#### [Extracted text]
((

Cloacina was a goddess who presided over the Cloaca Maxima ('Greatest Drain'), the main interceptor discharge outfall of the system of sewers in Rome.

Name 
The theonym Cloācīna is a derivative of the noun cloāca ('sewer, underground drainage'; cf. cluere 'to purify'), itself from Proto-Italic *klowā-, ultimately from Proto-Indo-European *ḱleuH-o- ('clean'). A cult-title of Venus, Cloācīna may be interpreted as meaning 'The Purifier'.

Cult 
The Cloaca Maxima was said to have been begun by Tarquinius Priscus, one of Rome's Etruscan kings, and finished by another, Tarquinius Superbus: Cloacina might have originally been an Etruscan deity. According to one of Rome's foundation myths, Titus Tatius, king of the Sabines, erected a statue to Cloacina at the place where Romans and Sabines met to confirm the end of their conflict, following the rape of the Sabine women. Tatius instituted lawful marriage between Sabines and Romans, uniting them as one people, ruled by himself and by Rome's founder, Romulus. The peace between Sabines and Romans was marked by a cleansing ritual using myrtle, at or very near an ancient Etruscan shrine to Cloacina, above a small stream that would later be enlarged as the main outlet for Rome's main sewer, the Cloaca Maxima. As myrtle was one of Venus' signs, and Venus was a goddess of union, peace and reconciliation, Cloacina was recognised as Venus Cloacina (Venus the Cleanser). She was also credited with the purification of sexual intercourse within marriage.

))

#### [Given entries]
((

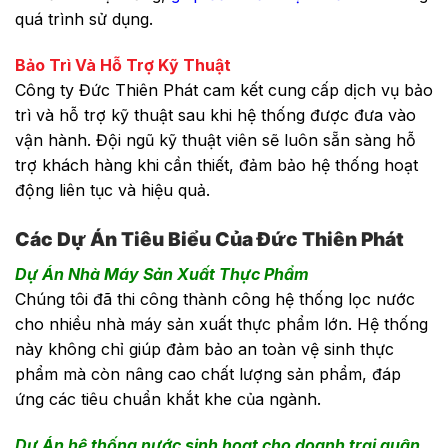
quá trình sử dụng.
Bảo Trì Và Hỗ Trợ Kỹ Thuật
Công ty Đức Thiên Phát cam kết cung cấp dịch vụ bảo
trì và hỗ trợ kỹ thuật sau khi hệ thống được đưa vào
vận hành. Đội ngũ kỹ thuật viên sẽ luôn sẵn sàng hỗ
trợ khách hàng khi cần thiết, đảm bảo hệ thống hoạt
động liên tục và hiệu quả.
Các Dự Án Tiêu Biểu Của Đức Thiên Phát
Dự Án Nhà Máy Sản Xuất Thực Phẩm
Chúng tôi đã thi công thành công hệ thống lọc nước
cho nhiều nhà máy sản xuất thực phẩm lớn. Hệ thống
này không chỉ giúp đảm bảo an toàn vệ sinh thực
phẩm mà còn nâng cao chất lượng sản phẩm, đáp
ứng các tiêu chuẩn khắt khe của ngành.
Dự Án hệ thống nước sinh hoạt cho doanh trại quân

))

#### [What you need to do]
a) Answer these about the text on Cloacina:
(i) Which king is said to have begun the Cloaca Maxima?
(ii) What plant was used in the cleansing ritual that marked the peace between Sabines and Romans?
(iii) As a cult-title of Venus, what may the name Cloācīna be interpreted as meaning?
b) Duplicate the passage of the text on Cloacina from "Cloacina was a" to "meaning 'The Purifier'.".

#### [Answers by task]
a)
(i) Tarquinius Priscus
(ii) Myrtle
(iii) 'The Purifier'

b)
Cloacina was a goddess who presided over the Cloaca Maxima ('Greatest Drain'), the main interceptor discharge outfall of the system of sewers in Rome.

Name 
The theonym Cloācīna is a derivative of the noun cloāca ('sewer, underground drainage'; cf. cluere 'to purify'), itself from Proto-Italic *klowā-, ultimately from Proto-Indo-European *ḱleuH-o- ('clean'). A cult-title of Venus, Cloācīna may be interpreted as meaning 'The Purifier'.